Implications and Future Directions

The introduction of Seesaw Loss has practical implications for real-world applications where data is inherently long-tailed, such as autonomous driving and medical imaging. The approach provides a more equitable training strategy across classes, ensuring better generalization and robustness.

Theoretically, Seesaw Loss contributes to the ongoing exploration of loss function design for imbalanced data. Its dynamic nature and independence from static distribution assumptions open avenues for further research into adaptive loss functions in AI.

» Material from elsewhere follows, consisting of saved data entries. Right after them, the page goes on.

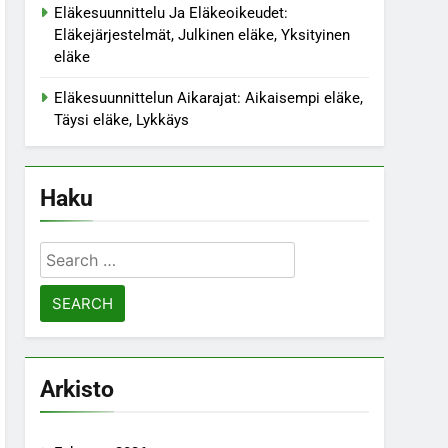
Eläkesuunnittelu Ja Eläkeoikeudet:
Eläkejärjestelmät, Julkinen eläke, Yksityinen
eläke
Eläkesuunnittelun Aikarajat: Aikaisempi eläke,
Täysi eläke, Lykkäys
Haku
Search
for:
Arkisto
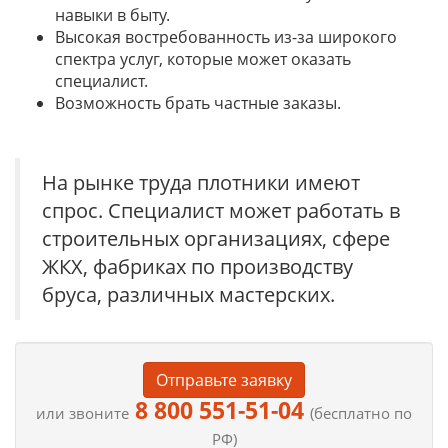
навыки в быту.
Высокая востребованность из-за широкого
спектра услуг, которые может оказать
специалист.
Возможность брать частные заказы.
На рынке труда плотники имеют
спрос. Специалист может работать в
строительных организациях, сфере
ЖКХ, фабриках по производству
бруса, различных мастерских.
Отправьте заявку
8 800 551-51-04
или звоните
(бесплатно по
РФ)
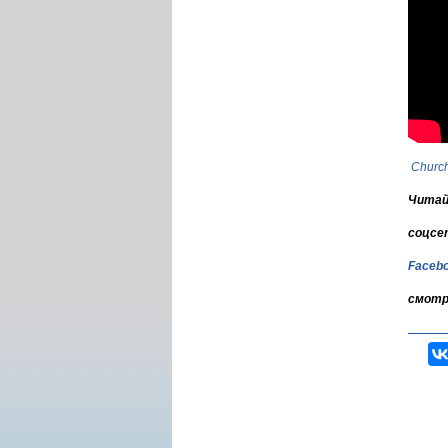
Churc
Читай
соцсе
Faceb
смотр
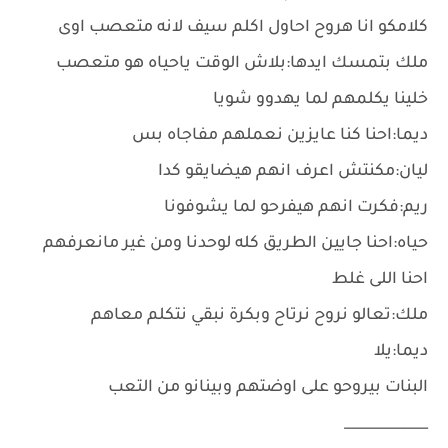
كلامكو انا هروح احاول اكلم سيف لانه متعصب اوى
ملك بتمسك ايدها:بلاش الوقت ياحياه هو متعصب
خلينا يكلمهم لما يهدوو شويا
ديما:احنا كنا عايزين نعملهم مفاجاه بس
ليان:مكنتش اعرف انهم هيضايقو كدا
ريم:فكرت انهم هيفرحو لما يشوفونا
حياه:احنا جايين الطريق كله لوحدنا ومن غير مانعرفهم
احنا اللى غلط
ملك:تعالو نروح نرتاح وبكرة نبقي نتكلم معاهم
ديما:يلا
البنات بيروحو على اوضتهم وبينانو من التعب
____________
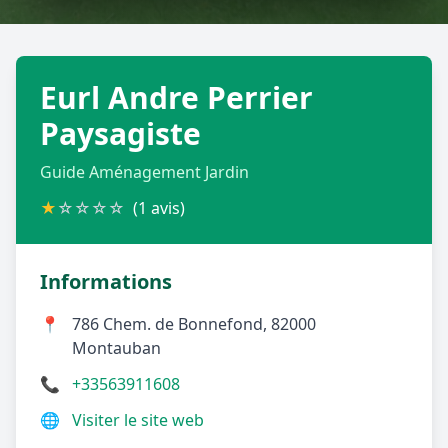
Géolocalisez-moi automatiquement !
Eurl Andre Perrier
Retour à la liste des métiers
Paysagiste
CGU
-
Confidentialité
- Service proposé par
ViteUnDevis.com
-
Vous êtes
Guide Aménagement Jardin
★
☆
☆
☆
☆
(1 avis)
Informations
📍
786 Chem. de Bonnefond, 82000
Montauban
📞
+33563911608
🌐
Visiter le site web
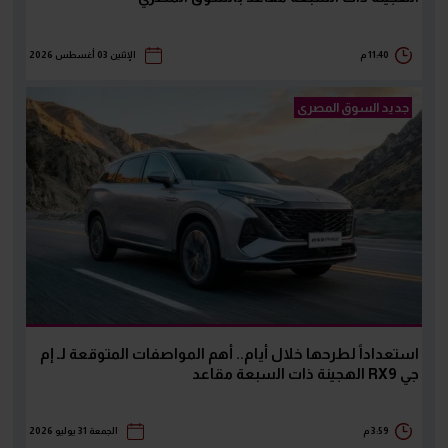
11:40 م
الإثنين 03 أغسطس 2026
جديد السوق المصرى
استعداداً لطرحها خلال أيام.. أهم المواصفات المتوقعة لـ إم
جي RX9 الهجينة ذات السبعة مقاعد
3:59 م
الجمعة 31 يوليو 2026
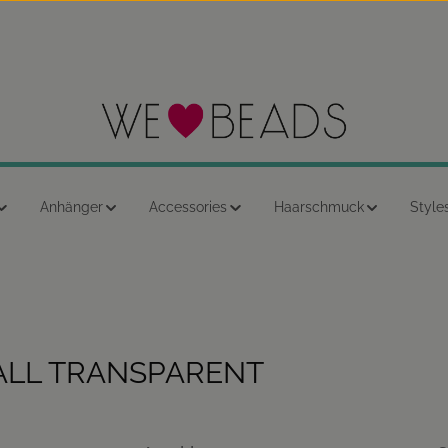
Anhänger
Accessories
Haarschmuck
Style
ALL TRANSPARENT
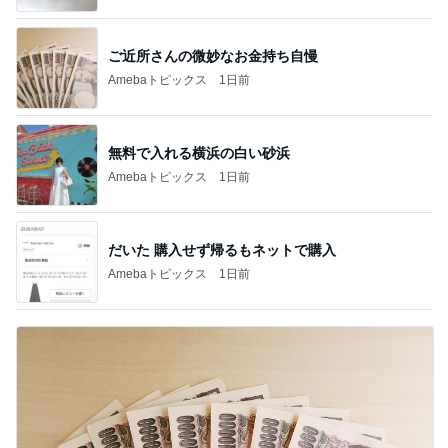
ご近所さんの微妙なお金持ち自慢
Amebaトピックス
1日前
無料で入れる横浜の白い砂浜
Amebaトピックス
1日前
だいた 購入せず帰るもネットで購入
Amebaトピックス
1日前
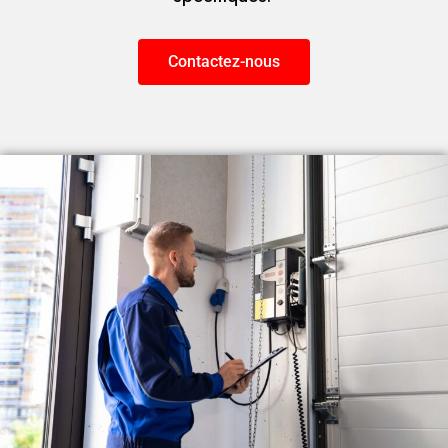
Contactez-nous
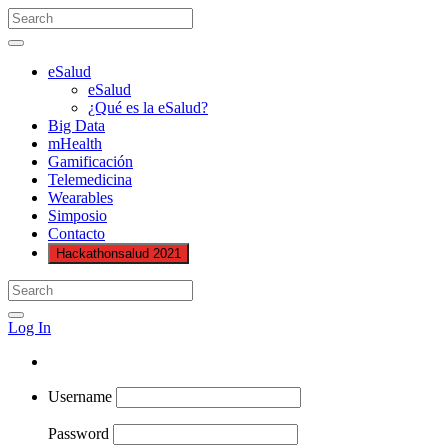
eSalud
eSalud
¿Qué es la eSalud?
Big Data
mHealth
Gamificación
Telemedicina
Wearables
Simposio
Contacto
Hackathonsalud 2021
Log In
Username
Password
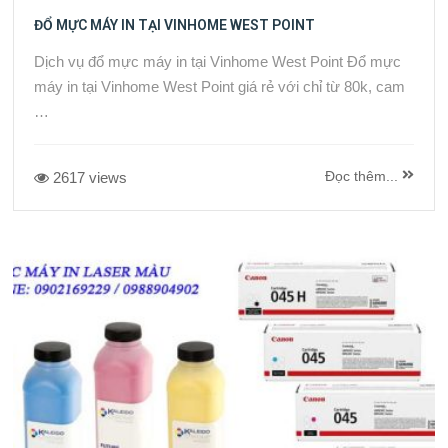
ĐỔ MỰC MÁY IN TẠI VINHOME WEST POINT
Dịch vụ đổ mực máy in tại Vinhome West Point Đổ mực
máy in tại Vinhome West Point giá rẻ với chỉ từ 80k, cam
…
Đọc thêm...
2617 views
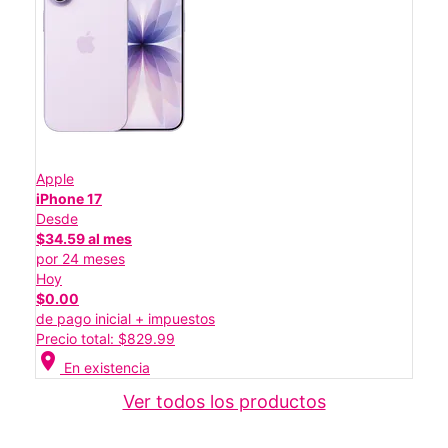
Apple
iPhone 17
Desde
$34.59 al mes
por 24 meses
Hoy
$0.00
de pago inicial + impuestos
Precio total: $829.99
location_on
En existencia
Ver todos los productos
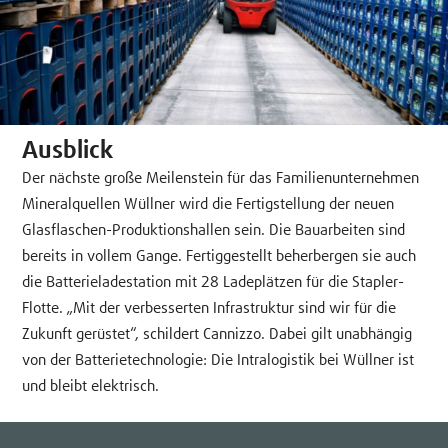
Ausblick
Der nächste große Meilenstein für das Familienunternehmen
Mineralquellen Wüllner wird die Fertigstellung der neuen
Glasflaschen-Produktionshallen sein. Die Bauarbeiten sind
bereits in vollem Gange. Fertiggestellt beherbergen sie auch
die Batterieladestation mit 28 Ladeplätzen für die Stapler-
Flotte. „Mit der verbesserten Infrastruktur sind wir für die
Zukunft gerüstet“, schildert Cannizzo. Dabei gilt unabhängig
von der Batterietechnologie: Die Intralogistik bei Wüllner ist
und bleibt elektrisch.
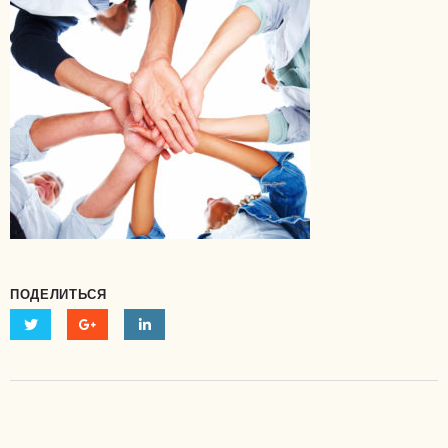
ПОДЕЛИТЬСЯ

Future work may explore integrating Seesaw Loss into more complex systems and further optimizing its hyperparameters to enhance performance. Additionally, its application to other tasks with imbalanced data, such as object detection and image classification, could broaden its utility in AI research.

Conclusion

The Seesaw Loss presents a promising approach to overcoming the biases introduced by long-tailed distributions in instance segmentation tasks. By effectively managing gradient imbalances, this method enhances the accuracy and reliability of segmentation models, marking a step forward in handling imbalanced datasets in AI.